_PAGE EXTRACT_.
= = =

A typical system of this invention is organized to dedicate each tower of each cell used to receive and dispense containers of a single designated product or product type. Each tower provides storage and dispensing of a vertical column of containers and is capable of seriatim deposit of the containers from the lower end thereof onto a moving feeder belt. The system includes a plurality of towers corresponding in number to at least the number of distinct containers routinely dispensed and organized by the system. More than one tower may be dedicated to the storage and dispensing of the same distinct containers where demand for the goods of such containers generally exceeds the demand for goods of other distinct containers. By "distinct container" is meant a container of standard shape and dimensions, but containing specified goods different in nature or package from those contained by other distinct containers. Each tower dispenses containers onto a discharge conveyor of the cell containing such tower and the containers are then moved onto a conveyance system, such as a network of horizontal conveyers, in accordance with a program structured to deliver a predetermined population of containers, (corresponding to an order), to a pick-up or assembly location.

= = =

_EXERCISE A_.
Answer these questions using the passage on the container-dispensing system.
(i) From which end of its vertical column does each tower deposit containers onto the moving feeder belt?
(ii) Under what condition may more than one tower be dedicated to the same distinct containers?
(iii) To what location does the program deliver the predetermined population of containers?
_EXERCISE B_.
Carry on the passage about the container-dispensing system with a few more sentences, beginning after its last sentence.

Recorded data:
= = =

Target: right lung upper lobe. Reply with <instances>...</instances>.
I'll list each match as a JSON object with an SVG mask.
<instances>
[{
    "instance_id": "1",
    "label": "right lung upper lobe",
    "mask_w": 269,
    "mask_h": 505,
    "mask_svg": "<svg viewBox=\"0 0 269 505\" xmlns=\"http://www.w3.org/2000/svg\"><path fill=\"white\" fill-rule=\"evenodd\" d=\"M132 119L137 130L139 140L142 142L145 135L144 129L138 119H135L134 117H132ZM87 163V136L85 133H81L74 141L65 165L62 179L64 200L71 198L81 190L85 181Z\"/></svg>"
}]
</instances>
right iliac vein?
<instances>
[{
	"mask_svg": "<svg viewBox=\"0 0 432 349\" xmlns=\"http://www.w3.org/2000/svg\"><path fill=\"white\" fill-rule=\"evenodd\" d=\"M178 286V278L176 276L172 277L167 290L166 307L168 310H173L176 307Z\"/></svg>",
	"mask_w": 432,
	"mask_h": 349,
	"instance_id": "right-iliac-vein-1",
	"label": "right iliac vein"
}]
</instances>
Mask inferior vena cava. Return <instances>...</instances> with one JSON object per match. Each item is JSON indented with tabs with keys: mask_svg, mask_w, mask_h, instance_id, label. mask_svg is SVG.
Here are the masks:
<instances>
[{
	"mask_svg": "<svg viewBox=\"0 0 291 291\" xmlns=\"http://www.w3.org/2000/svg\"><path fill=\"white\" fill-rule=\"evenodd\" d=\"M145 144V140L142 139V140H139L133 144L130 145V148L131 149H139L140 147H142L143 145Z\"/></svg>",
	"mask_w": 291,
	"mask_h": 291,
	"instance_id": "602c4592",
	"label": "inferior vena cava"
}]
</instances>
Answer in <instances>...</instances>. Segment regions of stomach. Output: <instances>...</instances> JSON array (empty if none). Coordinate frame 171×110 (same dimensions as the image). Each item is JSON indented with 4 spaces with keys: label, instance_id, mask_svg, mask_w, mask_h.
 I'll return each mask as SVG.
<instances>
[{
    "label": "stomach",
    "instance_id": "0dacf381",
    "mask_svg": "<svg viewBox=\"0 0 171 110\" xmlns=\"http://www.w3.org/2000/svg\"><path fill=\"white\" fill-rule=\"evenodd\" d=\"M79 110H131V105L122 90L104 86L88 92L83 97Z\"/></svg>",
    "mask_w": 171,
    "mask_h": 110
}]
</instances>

= = =

_EXPECTED OUTPUT A_.
(i) The lower end.
(ii) When demand for the goods of those containers generally exceeds the demand for goods of other distinct containers.
(iii) A pick-up or assembly location.

_EXPECTED OUTPUT B_.
While the systems of this invention are adaptable to handle distinct containers of various configurations, it is described herein by particular reference to goods filled carton-type cases of various sizes and shapes. Typically, the system accommodates a multiplicity of cases of standardized dimensions. Generally, a standard number of cases containing a prescribed number of units of specific goods are delivered to a warehouse location on a pallet. Each pallet holds a number of layers of such cases, with the number of layers and the patterns of cases making up the layers depending on the nature of the cases. The cases of such a pallet are assigned to a specific cell of the system. The robot gantry of the cell functions to depalletize the cases, that is, to remove the cases from the pallet. The gantry picks up the cases and moves them to other components of the system which function to transport them, one-by-one, to the top of the tower component of the cell.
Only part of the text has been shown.